Lorsque l’on a travaillé sur un film, et que l’on envisage la coproduction internationale, plusieurs risques et enjeux apparaissent. Yolanda Ncokotwana explique : « Ce qu’il faut aussi avoir en tête, c’est de ne laisser personne coloniser votre projet. De ne laisser personne mal interpréter le message que vous souhaitez faire passer, ou mal représenter la culture et l’identité dans lesquelles s’inscrit votre film. Il y a aussi des enjeux de lutte contre le racisme derrière ces choix de production. »
Pedro Pimenta ajoute, à destination des réalisateur.rice.s, scénaristes, etc. : « Votre projet, et faire du cinéma en règle générale, cela prend du temps, de l’énergie, il faut être endurant. Donc, il ne faut pas sous-estimer votre travail, c’est quelque chose que je vois très souvent dans le milieu. Votre création a une valeur, c’est votre bébé, il faut la porter à sa juste valeur. » Tatiana Botovelo, confirme cette image en ajoutant : « La durée moyenne d’un documentaire, depuis le début de l’écriture jusqu’au final cut, c’est de 5 à 6 ans, donc c’est un grand bébé. »

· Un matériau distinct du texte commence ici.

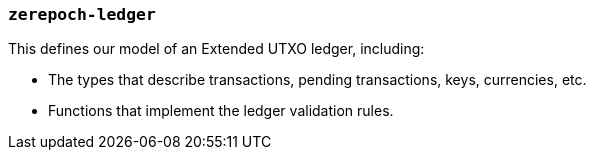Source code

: === `zerepoch-ledger`

This defines our model of an Extended UTXO ledger, including:

- The types that describe transactions, pending transactions, keys, currencies, etc.
- Functions that implement the ledger validation rules.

Canal+ Réunion/Mayotte, acteur toujours aussi stratégique ?
Des projets à soutenir, Canal+ Réunion en est justement à la constante recherche. Samantha Nahama, directrice générale Canal+ Réunion/Mayotte, invitée à intervenir, est venue rappeler le rôle de cette plateforme audiovisuelle dans la diffusion de projets cinématographiques des deux îles des Mascareignes, pour leur faire passer les frontières et gagner la visibilité qu’ils méritent. Ce chemin de gloire, le film Zamal Paradise l’a emprunté. Ce film tourné, réalisé et produit à La Réunion, avec peu de budget par le rappeur DKpit, fait de « très bons chiffres d’audience » sur la plateforme française. Des chiffres qui resteront tout de même tus, justifiés par Samantha Nahama par le fait que Canal+ soit désormais entré en bourse.
À cela s’ajoutent des directives plus strictes de la part du groupe national envers le groupe Réunion/Mayotte, sur les droits de diffusion. Pour l’heure, les portes restent ouvertes aux talents réunionnais pour rejoindre la liste des programmes à succès soutenus, comme Cari Vip, mettant en lumière le caritologue André Béton, Verbatim , explorant la lourde thématique des violences sexistes et sexuelles au sein des entreprises sous format documentaire, ou encore Koungou, fruit du travail de deux réalisateurs mahorais : Naftal Dylan S. & Mass Youssoufa.
Plusieurs appels à projets sont lancés pour les prochains mois. À pourvoir : des financements pour réaliser une série de fiction sous forme « d’adaptation audacieuse, surprenante et inattendue de nos contes, mythes et légendes, croyances ou traditions », ou encore un film long de 90 minutes. À la clé, une diffusion sur la plateforme Canal+ Réunion/Mayotte, qui pourrait servir de tremplin pour le cinéma local.